Pairgo--some memories and reflections from Kirsty Healey and Matthew Macfadyen 2009
Kirsty Healey and Matthew Macfadyen (United Kingdom)
The Delight of being Surprised
One of the great delights of playing Go is to be surprised by a really brilliant move from your opponent.
But the delight is usually tempered by knowing that you are likely to lose. Only in Pairgo can you be surprised and delighted and winning the game all at the same time.
As the only kyu player in a game with three experienced 4dan plus partners, suddenly discovering the feeling of a higher level of play was like being launched onto an Olympic ski run from the nursery slopes.

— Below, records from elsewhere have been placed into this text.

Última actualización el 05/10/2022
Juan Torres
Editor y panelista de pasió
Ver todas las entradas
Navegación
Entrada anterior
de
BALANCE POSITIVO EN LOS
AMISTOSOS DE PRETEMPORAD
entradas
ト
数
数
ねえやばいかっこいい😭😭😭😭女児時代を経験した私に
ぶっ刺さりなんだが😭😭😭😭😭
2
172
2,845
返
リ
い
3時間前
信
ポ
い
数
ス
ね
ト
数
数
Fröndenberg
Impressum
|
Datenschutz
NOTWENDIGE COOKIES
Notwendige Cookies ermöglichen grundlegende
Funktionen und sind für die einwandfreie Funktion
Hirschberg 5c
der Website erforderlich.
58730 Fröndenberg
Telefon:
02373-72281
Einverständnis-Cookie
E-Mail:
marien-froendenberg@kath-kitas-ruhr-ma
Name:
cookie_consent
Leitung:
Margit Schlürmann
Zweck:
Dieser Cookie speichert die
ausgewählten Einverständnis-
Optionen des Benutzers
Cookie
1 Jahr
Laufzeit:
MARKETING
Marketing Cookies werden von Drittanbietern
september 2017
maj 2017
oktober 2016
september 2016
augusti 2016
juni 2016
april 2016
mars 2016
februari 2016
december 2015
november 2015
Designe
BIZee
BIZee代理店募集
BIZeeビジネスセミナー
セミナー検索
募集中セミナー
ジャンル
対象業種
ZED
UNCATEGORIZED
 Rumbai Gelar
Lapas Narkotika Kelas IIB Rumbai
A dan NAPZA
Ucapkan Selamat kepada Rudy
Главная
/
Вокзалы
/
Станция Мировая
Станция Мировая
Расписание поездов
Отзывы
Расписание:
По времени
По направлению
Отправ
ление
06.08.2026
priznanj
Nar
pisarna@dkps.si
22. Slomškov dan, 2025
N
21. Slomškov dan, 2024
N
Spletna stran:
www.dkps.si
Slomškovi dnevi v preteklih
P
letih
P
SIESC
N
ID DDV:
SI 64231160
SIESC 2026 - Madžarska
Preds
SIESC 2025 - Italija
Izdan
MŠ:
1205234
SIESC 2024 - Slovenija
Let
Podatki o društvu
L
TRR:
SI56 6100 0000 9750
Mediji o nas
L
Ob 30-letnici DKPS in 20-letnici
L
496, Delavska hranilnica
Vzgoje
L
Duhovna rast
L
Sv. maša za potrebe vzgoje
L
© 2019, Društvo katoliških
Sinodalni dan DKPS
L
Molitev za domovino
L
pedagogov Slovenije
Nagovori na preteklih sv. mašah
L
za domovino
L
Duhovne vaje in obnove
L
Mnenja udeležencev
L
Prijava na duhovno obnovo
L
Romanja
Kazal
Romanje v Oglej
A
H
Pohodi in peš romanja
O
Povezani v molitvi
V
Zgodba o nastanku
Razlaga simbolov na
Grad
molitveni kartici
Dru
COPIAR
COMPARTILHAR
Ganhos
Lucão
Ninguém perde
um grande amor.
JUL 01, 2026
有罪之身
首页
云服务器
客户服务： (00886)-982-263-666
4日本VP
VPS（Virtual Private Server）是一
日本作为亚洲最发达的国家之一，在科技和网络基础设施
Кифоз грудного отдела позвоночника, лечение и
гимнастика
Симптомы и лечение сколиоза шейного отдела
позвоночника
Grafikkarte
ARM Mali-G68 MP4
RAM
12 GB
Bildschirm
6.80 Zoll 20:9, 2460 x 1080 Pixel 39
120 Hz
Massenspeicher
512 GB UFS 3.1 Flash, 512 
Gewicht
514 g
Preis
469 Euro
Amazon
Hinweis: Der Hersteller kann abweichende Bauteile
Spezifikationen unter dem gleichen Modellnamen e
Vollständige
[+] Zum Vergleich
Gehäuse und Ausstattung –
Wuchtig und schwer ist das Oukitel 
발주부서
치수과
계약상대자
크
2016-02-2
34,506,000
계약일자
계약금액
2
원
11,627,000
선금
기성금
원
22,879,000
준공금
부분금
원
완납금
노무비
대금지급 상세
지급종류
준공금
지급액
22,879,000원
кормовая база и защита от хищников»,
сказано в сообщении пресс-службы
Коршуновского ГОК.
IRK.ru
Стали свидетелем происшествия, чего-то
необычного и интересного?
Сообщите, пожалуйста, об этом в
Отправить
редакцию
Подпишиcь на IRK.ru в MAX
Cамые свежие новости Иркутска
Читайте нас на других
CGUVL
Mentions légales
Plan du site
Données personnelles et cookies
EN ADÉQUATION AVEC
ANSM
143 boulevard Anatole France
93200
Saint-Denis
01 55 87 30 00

The first sponsored Pairgo tournament in the UK, complete with some serious entries for the best dressing prize. It was such a delight to see so many women playing Go, not just the usual 10%, and at the same time to discover that the British male players were actually able to dress quite nicely if they tried.
Never an odd player without a game
Now we have discovered Pairgo there is never a problem with an odd number of people at Leamington Go club. Two of the players simply play as a pair against one of the others.
Some of the most exciting games for all involved are pair games with a beginner on each side. In traditional Go groups of stones have status, they are alive or dead, connected or surrounded. In Pairgo with beginners nothing is constant. Groups of stones have adventures.
When children pick wild berries together they often compare to see who has picked the most. This is a fundamental mistake, because the berries will be added together and not subtracted. Similarly in Pairgo the two players’ contributions should add to each other. This realisation has helped us to be a successful pairgo partnership as well as a happy married couple.
Emotion is allowed
During the Pairgo tournament in Tokyo, the quiet and (almost) serious atmosphere was punctuated by a cry of anguish, best translated as ‘I’m sorry I’m sorry I’m sorry’. It is good to know people really care.
Almost every thinking game is now being played well by computers. Go is the last and hardest of all the classic games for the programmers to attack, but Pairgo will forever be a game played by human beings.